Moonlight Mile
- First edition
- Author: Dennis Lehane
- Language: English
- Series: Kenzie-Gennaro
- Genre: Crime
- Publisher: William Morrow
- Publication date: November 2010
- Publication place: United States
- Media type: Print (hardback)
- Pages: 320
- ISBN: 0-06-183692-3
- Preceded by: Prayers for Rain

= Moonlight Mile (novel) =

2010 crime novel by Dennis Lehane

Moonlight Mile is a crime novel by American writer Dennis Lehane, published on November 2, 2010. It is the sixth novel in the author's Kenzie-Gennaro series, focusing on private investigators Patrick Kenzie and Angela Gennaro. The book is a sequel to Lehane's 1998 novel Gone, Baby, Gone.

==Plot summary==

Amanda McCready was four years old when she vanished from a Boston neighborhood in 1997. Desperate pleas for help from the child's aunt led savvy, tough-nosed investigators Kenzie and Gennaro to take on the case. The pair risked everything to find the young girl — only to orchestrate her return to a neglectful mother and a broken home.

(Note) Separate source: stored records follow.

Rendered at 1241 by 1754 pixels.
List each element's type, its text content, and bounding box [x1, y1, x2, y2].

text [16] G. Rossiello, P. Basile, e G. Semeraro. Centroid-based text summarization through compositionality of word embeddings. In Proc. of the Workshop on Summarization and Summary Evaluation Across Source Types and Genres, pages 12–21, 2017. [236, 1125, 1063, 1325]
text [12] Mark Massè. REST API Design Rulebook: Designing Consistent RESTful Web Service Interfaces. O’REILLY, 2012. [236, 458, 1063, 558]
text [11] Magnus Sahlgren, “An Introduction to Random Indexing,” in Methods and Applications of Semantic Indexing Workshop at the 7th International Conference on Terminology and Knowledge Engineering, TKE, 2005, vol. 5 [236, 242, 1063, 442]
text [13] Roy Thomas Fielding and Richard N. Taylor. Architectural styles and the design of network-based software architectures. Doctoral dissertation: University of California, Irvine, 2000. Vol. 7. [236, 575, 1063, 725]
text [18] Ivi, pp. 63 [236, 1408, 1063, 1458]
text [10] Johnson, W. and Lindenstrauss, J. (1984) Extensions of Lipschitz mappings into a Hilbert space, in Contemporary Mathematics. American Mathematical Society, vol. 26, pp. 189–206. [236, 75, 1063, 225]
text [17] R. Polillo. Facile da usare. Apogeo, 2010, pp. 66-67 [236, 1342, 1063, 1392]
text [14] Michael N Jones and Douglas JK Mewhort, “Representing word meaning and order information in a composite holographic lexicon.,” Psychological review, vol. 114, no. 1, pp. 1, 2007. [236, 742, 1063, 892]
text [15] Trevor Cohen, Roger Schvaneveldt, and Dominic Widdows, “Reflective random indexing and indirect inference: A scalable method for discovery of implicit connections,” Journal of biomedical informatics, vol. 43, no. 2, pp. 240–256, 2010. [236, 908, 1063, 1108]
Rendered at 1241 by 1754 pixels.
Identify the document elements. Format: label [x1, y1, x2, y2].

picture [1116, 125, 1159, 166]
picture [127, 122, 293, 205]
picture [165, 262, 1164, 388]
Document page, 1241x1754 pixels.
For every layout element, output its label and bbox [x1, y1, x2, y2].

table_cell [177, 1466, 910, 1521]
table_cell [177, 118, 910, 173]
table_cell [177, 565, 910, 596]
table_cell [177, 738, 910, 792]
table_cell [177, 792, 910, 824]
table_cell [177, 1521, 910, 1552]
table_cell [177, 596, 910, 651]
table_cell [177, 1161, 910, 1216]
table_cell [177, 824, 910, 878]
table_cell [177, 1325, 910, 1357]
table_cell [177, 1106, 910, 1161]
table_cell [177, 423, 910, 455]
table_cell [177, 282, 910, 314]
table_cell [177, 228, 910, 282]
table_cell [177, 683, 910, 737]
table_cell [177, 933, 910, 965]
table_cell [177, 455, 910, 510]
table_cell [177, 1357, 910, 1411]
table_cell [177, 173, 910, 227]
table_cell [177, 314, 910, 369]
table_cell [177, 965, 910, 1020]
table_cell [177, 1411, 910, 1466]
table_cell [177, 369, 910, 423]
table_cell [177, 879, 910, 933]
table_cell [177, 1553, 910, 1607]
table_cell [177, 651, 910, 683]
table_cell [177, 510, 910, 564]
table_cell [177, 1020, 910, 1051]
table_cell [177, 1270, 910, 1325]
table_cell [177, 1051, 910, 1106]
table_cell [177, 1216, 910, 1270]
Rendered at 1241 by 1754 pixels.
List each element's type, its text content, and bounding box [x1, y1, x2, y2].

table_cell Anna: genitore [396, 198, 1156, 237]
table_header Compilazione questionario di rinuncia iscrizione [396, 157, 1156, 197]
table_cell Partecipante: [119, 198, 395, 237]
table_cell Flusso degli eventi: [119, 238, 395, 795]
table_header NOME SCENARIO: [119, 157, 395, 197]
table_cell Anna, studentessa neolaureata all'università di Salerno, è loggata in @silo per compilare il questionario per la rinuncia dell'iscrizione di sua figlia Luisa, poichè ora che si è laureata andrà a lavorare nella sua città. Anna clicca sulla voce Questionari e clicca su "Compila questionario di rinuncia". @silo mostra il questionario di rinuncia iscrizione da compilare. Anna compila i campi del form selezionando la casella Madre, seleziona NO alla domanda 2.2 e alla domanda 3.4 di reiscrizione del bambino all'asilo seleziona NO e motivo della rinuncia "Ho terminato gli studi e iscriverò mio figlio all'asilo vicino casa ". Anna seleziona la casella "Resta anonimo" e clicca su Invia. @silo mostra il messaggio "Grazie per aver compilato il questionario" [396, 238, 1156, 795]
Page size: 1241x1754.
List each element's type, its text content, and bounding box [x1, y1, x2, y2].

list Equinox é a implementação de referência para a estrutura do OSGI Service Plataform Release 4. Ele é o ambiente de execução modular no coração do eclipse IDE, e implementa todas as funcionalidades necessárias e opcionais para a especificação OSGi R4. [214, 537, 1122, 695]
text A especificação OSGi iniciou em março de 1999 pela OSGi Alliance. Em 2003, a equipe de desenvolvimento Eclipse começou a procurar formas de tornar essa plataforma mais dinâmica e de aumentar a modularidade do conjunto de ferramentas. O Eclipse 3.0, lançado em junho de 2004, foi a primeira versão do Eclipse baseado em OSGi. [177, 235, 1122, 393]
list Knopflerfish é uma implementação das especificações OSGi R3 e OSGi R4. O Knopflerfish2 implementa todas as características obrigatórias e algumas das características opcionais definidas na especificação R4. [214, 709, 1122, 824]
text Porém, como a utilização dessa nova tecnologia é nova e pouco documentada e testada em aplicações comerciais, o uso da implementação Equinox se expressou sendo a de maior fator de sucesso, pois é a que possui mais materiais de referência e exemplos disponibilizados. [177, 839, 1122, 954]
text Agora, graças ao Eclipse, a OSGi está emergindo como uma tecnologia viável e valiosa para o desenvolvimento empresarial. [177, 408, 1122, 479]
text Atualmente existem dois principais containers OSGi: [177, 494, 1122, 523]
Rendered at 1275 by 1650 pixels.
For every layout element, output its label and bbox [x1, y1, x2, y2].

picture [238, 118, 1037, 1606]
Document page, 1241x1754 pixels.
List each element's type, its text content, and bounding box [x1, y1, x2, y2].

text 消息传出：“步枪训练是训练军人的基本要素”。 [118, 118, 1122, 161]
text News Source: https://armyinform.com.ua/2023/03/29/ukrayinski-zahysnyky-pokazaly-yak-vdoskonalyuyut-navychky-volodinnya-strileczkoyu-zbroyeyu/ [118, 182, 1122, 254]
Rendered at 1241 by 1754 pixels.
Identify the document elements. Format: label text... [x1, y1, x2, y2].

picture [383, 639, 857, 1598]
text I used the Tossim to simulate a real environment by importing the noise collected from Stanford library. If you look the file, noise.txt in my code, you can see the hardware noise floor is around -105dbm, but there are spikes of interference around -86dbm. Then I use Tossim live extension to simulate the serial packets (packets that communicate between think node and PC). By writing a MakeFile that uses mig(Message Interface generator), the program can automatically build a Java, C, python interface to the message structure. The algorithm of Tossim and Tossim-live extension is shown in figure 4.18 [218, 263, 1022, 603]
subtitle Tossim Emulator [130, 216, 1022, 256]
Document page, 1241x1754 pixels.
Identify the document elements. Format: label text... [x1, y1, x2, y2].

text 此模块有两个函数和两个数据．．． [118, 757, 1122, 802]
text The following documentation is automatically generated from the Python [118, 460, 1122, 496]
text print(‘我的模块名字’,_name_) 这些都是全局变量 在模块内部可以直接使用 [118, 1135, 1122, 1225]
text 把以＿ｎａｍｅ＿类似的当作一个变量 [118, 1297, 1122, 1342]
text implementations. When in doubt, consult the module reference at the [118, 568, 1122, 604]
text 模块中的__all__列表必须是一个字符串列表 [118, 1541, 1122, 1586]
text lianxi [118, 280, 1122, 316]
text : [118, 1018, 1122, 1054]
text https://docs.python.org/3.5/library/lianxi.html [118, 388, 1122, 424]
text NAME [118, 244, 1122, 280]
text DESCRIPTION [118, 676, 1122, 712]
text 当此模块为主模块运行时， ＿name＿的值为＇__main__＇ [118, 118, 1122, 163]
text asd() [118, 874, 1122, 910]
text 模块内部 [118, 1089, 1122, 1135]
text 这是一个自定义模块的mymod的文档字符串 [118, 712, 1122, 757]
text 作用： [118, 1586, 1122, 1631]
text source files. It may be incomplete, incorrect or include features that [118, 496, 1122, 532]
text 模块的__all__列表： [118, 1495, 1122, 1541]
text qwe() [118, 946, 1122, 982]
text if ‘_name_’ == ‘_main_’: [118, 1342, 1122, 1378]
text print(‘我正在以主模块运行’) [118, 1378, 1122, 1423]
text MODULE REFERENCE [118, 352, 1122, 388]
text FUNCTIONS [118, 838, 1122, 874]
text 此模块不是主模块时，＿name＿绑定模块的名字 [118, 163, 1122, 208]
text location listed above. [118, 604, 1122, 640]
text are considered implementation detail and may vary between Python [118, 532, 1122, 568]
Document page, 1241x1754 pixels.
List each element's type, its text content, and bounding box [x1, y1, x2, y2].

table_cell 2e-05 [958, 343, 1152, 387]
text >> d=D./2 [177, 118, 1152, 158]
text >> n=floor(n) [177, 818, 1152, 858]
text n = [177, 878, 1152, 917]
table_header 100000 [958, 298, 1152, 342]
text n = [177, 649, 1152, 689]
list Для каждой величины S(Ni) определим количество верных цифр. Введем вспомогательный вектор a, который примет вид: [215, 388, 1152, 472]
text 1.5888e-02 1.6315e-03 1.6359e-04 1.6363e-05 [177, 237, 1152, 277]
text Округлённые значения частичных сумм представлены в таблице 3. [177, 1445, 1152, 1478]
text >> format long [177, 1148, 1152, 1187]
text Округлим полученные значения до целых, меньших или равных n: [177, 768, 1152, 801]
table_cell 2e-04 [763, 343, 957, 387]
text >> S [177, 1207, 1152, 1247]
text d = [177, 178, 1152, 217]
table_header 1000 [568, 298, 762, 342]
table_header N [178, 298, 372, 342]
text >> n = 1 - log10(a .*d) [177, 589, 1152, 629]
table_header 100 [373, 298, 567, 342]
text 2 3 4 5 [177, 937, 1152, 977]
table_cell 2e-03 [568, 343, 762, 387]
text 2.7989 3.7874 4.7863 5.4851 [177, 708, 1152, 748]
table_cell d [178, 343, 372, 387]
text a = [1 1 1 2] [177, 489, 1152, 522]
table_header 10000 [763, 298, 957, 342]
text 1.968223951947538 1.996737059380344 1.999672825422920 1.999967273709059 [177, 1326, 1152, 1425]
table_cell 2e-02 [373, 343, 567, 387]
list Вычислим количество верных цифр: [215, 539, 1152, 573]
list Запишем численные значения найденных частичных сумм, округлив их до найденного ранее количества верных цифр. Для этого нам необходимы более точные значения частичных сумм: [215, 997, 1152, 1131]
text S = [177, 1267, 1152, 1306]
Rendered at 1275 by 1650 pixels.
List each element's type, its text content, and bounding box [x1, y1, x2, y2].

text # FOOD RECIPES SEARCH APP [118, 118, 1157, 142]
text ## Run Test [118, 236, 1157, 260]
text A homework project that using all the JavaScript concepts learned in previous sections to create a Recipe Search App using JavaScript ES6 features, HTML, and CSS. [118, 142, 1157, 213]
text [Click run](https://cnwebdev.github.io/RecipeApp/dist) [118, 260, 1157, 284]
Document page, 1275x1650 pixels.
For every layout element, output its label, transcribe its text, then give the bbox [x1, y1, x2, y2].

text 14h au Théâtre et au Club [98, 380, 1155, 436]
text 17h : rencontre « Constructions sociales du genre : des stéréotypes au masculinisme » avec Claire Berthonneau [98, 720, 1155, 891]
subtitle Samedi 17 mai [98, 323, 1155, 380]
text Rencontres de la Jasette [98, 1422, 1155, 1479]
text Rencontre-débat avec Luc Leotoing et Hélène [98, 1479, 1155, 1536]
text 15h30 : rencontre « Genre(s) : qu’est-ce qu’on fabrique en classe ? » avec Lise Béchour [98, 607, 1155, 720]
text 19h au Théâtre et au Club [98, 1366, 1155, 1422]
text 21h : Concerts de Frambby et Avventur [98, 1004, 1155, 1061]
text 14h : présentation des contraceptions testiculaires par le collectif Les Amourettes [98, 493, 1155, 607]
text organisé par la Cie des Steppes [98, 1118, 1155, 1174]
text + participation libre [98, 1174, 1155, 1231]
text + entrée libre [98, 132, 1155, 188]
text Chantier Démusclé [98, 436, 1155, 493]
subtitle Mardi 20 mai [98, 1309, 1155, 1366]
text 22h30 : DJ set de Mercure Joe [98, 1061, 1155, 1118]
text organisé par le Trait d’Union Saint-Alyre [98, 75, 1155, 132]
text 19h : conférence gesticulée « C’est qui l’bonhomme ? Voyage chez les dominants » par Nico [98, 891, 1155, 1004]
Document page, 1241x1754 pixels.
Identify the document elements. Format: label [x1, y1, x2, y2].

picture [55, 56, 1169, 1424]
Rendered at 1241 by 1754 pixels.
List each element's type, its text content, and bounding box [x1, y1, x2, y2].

Now Amanda is 16 — and gone again. A stellar student, brilliant but aloof, she seemed destined to escape her upbringing. Amanda's aunt is once again knocking at Patrick Kenzie's door, fearing the worst for the little girl who has blossomed into a striking, bright young teenager who hasn't been seen in two weeks.

Haunted by the past, Kenzie and Gennaro revisit the case that troubled them the most, following a 12-year trail of secrets and lies down the darkest alleys of Boston's gritty, blue-collar streets. Assuring themselves that this time will be different, they vow to make good on their promise to find Amanda and see that she is safe. But their determination to do the right thing holds dark implications Kenzie and Gennaro are not prepared for consequences that could cost them not only Amanda's life, but their own.

Since Prayers for Rain Patrick Kenzie and Angie Gennaro have married and had a child.